Co-Conspirator Press, a publisher committed to promoting voices from historically marginalized communities, has been posting live readings of their books on Instagram. So far, you can hear Sarah Lyon read from her book Maintenance Required: Basic Auto Care Workbook and Resource Guide; Meenadchi read from their just recently released Decolonizing Non-violent Communication; and Gabrielle Civil shares excerpts from Experiments in Joy.
The Wende Museum has been hosting a series of conversations and interviews “reflecting on Cold War spaces.” The series asks timely questions like, “How does space impact the way we live and experience our environment?” And, “what did private space really mean under socialism?” The final two events take place Wednesday, May 13 (12pm PST) and Wednesday, May 20 (12pm PST). The first will focus on “secret space,” and will feature Dagmar Hovestädt, a journalist and Spokesperson for the Federal Commissioner for the Stasi Records in Berlin. In the last event, you’ll hear from Xenia Vytuleva-Herz, an architecture historian and curator, on “Soviet secret cities in transition.”

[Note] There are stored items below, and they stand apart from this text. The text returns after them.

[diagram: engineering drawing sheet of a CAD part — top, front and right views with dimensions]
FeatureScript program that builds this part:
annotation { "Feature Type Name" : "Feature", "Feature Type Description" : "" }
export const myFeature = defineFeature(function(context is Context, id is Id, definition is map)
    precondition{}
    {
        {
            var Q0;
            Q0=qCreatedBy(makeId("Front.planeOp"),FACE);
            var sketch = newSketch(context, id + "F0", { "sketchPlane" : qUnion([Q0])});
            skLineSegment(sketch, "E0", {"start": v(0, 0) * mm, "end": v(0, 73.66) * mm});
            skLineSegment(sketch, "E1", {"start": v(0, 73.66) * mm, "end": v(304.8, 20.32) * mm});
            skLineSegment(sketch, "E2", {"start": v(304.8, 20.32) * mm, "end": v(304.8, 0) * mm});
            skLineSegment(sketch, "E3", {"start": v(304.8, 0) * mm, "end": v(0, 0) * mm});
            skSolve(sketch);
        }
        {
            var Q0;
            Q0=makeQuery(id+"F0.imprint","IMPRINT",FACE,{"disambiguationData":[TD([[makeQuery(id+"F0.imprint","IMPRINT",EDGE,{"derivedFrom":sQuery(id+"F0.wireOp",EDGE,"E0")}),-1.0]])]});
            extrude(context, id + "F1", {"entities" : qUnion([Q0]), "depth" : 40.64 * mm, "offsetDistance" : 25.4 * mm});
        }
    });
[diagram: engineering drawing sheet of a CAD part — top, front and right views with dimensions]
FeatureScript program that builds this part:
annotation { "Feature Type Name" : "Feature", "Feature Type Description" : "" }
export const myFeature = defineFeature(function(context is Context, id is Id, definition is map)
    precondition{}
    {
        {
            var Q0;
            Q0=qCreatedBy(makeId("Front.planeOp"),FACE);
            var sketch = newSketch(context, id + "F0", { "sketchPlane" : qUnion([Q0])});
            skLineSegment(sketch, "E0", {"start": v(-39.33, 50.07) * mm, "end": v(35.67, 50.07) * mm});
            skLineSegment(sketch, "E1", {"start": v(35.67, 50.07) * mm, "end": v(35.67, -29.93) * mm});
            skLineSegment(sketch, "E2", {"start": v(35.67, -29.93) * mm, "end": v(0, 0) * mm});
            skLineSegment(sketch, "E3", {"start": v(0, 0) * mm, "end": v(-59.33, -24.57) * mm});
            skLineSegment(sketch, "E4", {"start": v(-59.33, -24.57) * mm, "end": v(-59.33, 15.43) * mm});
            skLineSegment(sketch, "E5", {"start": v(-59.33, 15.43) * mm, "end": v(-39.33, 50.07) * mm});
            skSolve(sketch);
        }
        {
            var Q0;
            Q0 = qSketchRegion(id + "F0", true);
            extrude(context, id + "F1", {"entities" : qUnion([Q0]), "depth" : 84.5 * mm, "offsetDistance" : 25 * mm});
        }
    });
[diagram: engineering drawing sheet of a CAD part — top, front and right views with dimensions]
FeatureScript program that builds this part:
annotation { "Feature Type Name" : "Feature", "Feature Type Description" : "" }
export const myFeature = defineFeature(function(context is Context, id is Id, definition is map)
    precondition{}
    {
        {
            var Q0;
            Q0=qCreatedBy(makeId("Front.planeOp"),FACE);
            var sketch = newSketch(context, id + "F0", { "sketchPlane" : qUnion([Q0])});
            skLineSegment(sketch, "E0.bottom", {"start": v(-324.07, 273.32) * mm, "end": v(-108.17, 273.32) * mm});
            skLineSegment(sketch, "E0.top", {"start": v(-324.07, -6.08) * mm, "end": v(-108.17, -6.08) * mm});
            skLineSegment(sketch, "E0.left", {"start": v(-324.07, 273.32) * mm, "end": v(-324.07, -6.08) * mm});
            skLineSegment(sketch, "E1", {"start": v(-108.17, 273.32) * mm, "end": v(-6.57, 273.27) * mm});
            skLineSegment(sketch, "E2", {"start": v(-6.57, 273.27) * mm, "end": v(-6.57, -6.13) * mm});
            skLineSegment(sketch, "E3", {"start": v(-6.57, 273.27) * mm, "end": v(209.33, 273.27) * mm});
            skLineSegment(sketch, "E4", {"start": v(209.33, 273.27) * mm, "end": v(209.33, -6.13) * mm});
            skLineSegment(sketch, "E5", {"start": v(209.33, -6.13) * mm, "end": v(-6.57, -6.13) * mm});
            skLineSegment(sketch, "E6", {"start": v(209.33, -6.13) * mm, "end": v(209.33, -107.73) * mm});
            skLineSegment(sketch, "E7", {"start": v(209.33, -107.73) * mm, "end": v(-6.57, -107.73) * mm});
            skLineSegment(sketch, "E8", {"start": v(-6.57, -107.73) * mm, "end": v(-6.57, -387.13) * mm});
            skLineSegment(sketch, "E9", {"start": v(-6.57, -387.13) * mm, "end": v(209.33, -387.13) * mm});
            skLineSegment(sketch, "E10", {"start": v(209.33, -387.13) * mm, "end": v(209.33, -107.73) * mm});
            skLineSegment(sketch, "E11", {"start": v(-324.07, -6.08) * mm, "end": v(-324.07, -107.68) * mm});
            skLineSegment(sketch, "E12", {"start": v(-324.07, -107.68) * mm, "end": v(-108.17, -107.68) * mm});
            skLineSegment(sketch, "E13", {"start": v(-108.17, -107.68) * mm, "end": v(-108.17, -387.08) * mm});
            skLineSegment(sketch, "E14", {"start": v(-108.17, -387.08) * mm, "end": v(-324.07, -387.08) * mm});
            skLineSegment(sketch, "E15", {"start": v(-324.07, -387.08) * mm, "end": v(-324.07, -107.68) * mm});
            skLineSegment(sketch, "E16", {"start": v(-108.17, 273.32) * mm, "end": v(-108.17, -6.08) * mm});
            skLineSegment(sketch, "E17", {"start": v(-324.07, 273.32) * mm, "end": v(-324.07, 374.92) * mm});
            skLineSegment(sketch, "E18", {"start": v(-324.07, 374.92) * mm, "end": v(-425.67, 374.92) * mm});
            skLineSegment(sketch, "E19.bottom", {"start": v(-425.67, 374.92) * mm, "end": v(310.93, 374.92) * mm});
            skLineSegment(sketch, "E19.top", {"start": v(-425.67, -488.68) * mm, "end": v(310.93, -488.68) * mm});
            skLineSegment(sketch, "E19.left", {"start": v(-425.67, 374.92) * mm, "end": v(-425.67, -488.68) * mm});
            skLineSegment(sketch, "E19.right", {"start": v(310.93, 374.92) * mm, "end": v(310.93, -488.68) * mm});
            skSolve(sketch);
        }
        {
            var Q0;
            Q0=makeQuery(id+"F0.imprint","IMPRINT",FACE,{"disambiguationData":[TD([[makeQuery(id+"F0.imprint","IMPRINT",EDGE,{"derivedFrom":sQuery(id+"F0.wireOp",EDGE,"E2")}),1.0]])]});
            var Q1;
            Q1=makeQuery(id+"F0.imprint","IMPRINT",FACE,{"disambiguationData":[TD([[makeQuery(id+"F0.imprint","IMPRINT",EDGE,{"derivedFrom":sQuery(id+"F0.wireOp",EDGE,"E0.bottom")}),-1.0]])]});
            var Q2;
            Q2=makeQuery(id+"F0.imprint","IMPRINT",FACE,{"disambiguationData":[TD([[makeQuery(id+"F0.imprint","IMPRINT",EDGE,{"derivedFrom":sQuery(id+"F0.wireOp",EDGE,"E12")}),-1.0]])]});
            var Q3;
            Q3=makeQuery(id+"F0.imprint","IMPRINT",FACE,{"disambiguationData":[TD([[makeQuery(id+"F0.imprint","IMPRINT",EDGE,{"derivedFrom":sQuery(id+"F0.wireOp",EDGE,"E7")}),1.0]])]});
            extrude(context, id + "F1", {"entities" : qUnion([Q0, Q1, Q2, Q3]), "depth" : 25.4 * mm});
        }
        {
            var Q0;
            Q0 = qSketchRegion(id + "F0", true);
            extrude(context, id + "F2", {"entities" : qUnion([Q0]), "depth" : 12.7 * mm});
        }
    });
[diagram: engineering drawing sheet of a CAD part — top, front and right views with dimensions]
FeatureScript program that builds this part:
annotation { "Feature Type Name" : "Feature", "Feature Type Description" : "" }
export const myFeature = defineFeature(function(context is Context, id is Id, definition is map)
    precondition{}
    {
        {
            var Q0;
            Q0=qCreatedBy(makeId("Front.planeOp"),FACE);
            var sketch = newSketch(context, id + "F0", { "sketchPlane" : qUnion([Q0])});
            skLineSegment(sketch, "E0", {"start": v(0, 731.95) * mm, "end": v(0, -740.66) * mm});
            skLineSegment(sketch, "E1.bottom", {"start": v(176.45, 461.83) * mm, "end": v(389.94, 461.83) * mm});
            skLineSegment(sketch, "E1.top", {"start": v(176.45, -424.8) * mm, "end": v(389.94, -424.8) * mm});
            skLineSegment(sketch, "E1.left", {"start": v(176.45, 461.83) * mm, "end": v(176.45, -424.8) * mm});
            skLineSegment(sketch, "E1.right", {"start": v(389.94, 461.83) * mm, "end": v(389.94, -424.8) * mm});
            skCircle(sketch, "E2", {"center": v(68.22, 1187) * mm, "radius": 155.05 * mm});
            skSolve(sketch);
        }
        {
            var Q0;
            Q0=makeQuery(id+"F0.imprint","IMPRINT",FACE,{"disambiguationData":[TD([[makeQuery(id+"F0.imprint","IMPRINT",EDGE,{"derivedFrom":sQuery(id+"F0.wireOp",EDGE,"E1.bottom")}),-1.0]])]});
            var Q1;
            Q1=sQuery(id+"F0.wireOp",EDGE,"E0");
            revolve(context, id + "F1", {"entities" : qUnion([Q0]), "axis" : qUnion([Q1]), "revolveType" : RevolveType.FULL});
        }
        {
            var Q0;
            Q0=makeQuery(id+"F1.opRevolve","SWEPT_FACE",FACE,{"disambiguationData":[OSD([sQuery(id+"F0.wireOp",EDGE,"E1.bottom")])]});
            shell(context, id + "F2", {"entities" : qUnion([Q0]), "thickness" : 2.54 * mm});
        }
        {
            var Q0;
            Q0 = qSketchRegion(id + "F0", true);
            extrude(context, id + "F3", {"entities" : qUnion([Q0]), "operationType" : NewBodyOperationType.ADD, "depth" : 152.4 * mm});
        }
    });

Jazz at LACMA has been held at the museum for the past 28 years, with around 100 concerts a year spotlighting classical, jazz, Latin, and new music from around the world. The 29th edition was supposed to be held in June but was canceled. While it’s certainly no substitute, the museum launched a series of podcasts interviewing some of the musicians who were supposed to play this year, and featuring their music.